** Work instruction **
Write out the lines between the line holding "Bilancio di Previsione 2020 - 2022 Spese" and the line holding "労使協定が締結されているということは、使用者・労働者がともに、「時間単位の有給取", inclusive, leaving the pictures out of your answer.

================================

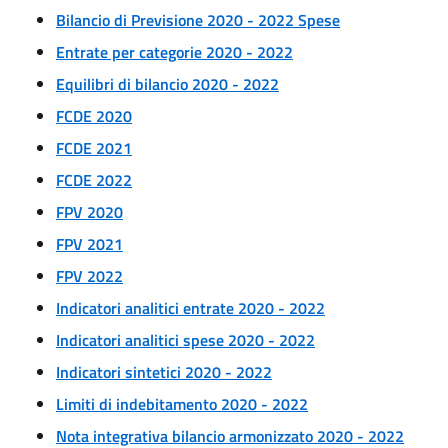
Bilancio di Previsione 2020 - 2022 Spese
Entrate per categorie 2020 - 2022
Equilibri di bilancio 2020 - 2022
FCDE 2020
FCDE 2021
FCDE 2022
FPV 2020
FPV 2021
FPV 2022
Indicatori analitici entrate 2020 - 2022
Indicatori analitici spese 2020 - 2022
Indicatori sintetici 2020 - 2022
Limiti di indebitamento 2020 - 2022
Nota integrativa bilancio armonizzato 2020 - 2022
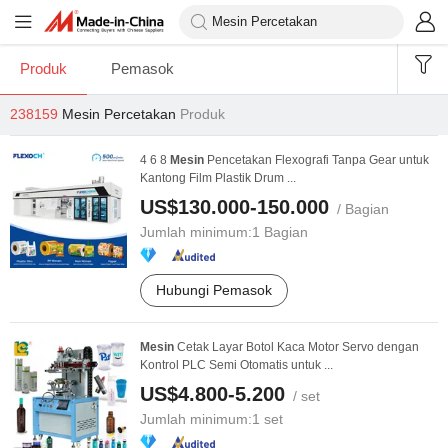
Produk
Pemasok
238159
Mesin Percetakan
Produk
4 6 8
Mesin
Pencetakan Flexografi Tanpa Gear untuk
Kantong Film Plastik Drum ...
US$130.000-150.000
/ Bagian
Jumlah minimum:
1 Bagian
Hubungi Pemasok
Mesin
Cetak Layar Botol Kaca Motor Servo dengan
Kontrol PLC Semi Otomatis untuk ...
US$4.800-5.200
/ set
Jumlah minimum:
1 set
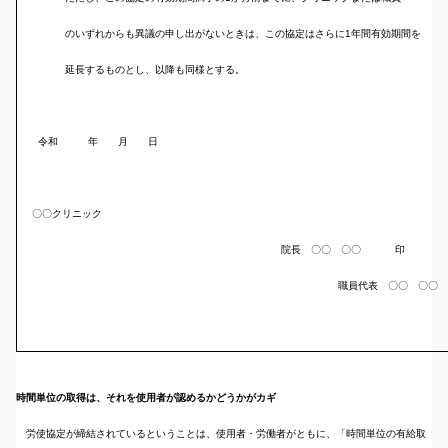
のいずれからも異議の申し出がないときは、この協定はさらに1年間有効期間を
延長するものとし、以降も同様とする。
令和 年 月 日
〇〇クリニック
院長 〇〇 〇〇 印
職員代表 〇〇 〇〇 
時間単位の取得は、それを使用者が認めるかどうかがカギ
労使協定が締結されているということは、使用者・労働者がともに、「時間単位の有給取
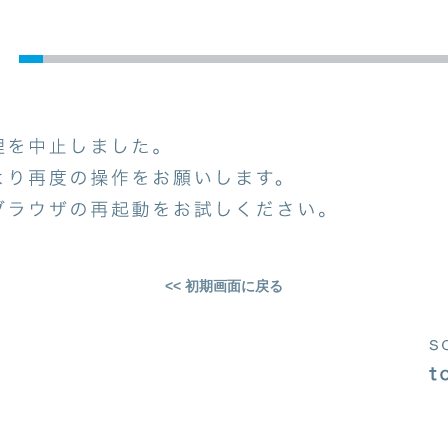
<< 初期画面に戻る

================================

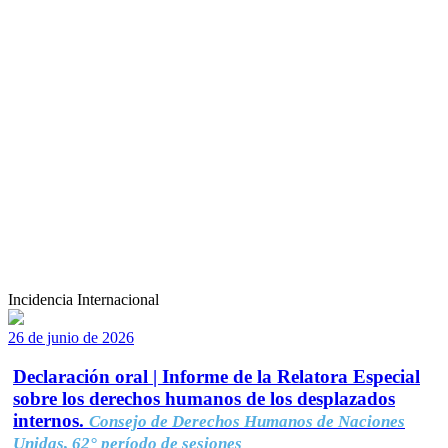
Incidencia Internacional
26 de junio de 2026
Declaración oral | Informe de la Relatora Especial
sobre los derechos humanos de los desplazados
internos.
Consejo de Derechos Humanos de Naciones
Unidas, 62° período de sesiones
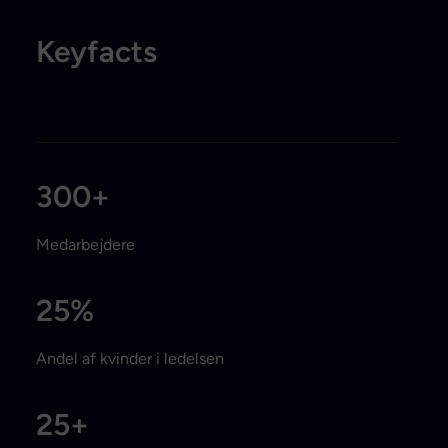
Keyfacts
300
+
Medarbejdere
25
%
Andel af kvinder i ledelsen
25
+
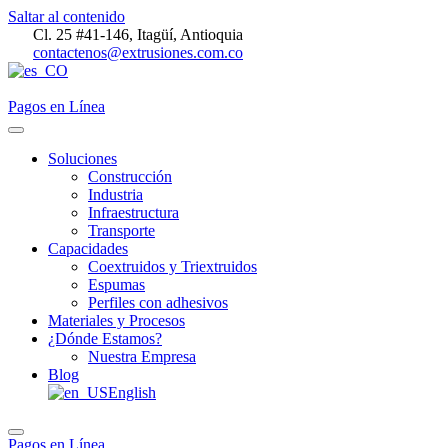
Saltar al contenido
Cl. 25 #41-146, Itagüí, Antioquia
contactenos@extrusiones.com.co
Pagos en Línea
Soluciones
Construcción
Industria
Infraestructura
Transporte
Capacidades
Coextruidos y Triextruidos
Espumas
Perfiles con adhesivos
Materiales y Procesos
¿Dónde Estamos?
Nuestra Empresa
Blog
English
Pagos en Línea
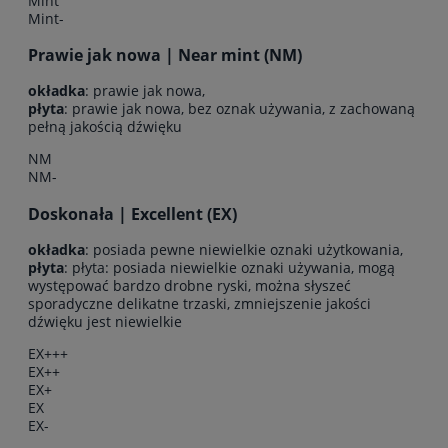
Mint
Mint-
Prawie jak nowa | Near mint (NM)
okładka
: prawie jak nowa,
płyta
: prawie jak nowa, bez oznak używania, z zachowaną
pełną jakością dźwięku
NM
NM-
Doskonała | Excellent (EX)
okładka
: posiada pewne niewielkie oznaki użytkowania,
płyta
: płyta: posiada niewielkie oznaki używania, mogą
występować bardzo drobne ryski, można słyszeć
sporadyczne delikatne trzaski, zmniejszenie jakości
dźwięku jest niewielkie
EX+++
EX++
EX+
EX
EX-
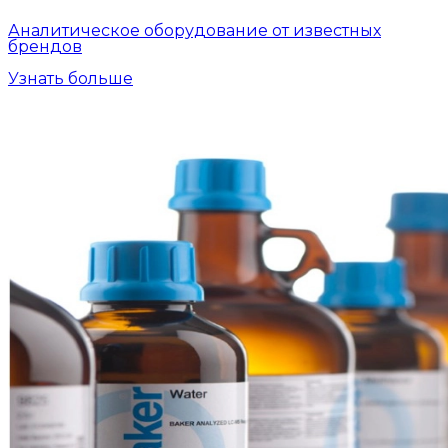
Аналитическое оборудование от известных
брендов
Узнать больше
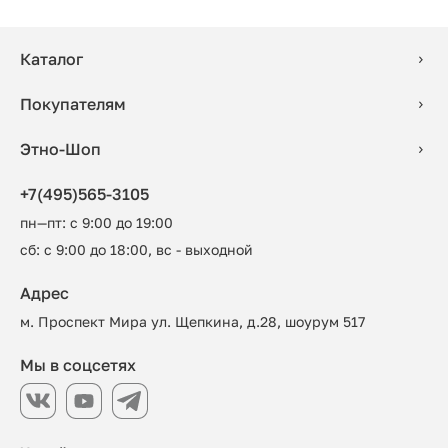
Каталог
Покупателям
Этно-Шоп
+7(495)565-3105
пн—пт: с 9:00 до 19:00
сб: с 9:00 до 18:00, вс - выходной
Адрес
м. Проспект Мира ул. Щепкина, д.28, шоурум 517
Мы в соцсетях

================================

** The completed task **
Bilancio di Previsione 2020 - 2022 Spese
Entrate per categorie 2020 - 2022
Equilibri di bilancio 2020 - 2022
FCDE 2020
FCDE 2021
FCDE 2022
FPV 2020
FPV 2021
FPV 2022
Indicatori analitici entrate 2020 - 2022
Indicatori analitici spese 2020 - 2022
Indicatori sintetici 2020 - 2022
Limiti di indebitamento 2020 - 2022
Nota integrativa bilancio armonizzato 2020 - 2022
Produk
Pemasok
238159
Mesin Percetakan
Produk
4 6 8
Mesin
Pencetakan Flexografi Tanpa Gear untuk
Kantong Film Plastik Drum ...
US$130.000-150.000
/ Bagian
Jumlah minimum:
1 Bagian
Hubungi Pemasok
Mesin
Cetak Layar Botol Kaca Motor Servo dengan
Kontrol PLC Semi Otomatis untuk ...
US$4.800-5.200
/ set
Jumlah minimum:
1 set
のいずれからも異議の申し出がないときは、この協定はさらに1年間有効期間を
延長するものとし、以降も同様とする。
令和 年 月 日
〇〇クリニック
院長 〇〇 〇〇 印
職員代表 〇〇 〇〇 
時間単位の取得は、それを使用者が認めるかどうかがカギ
労使協定が締結されているということは、使用者・労働者がともに、「時間単位の有給取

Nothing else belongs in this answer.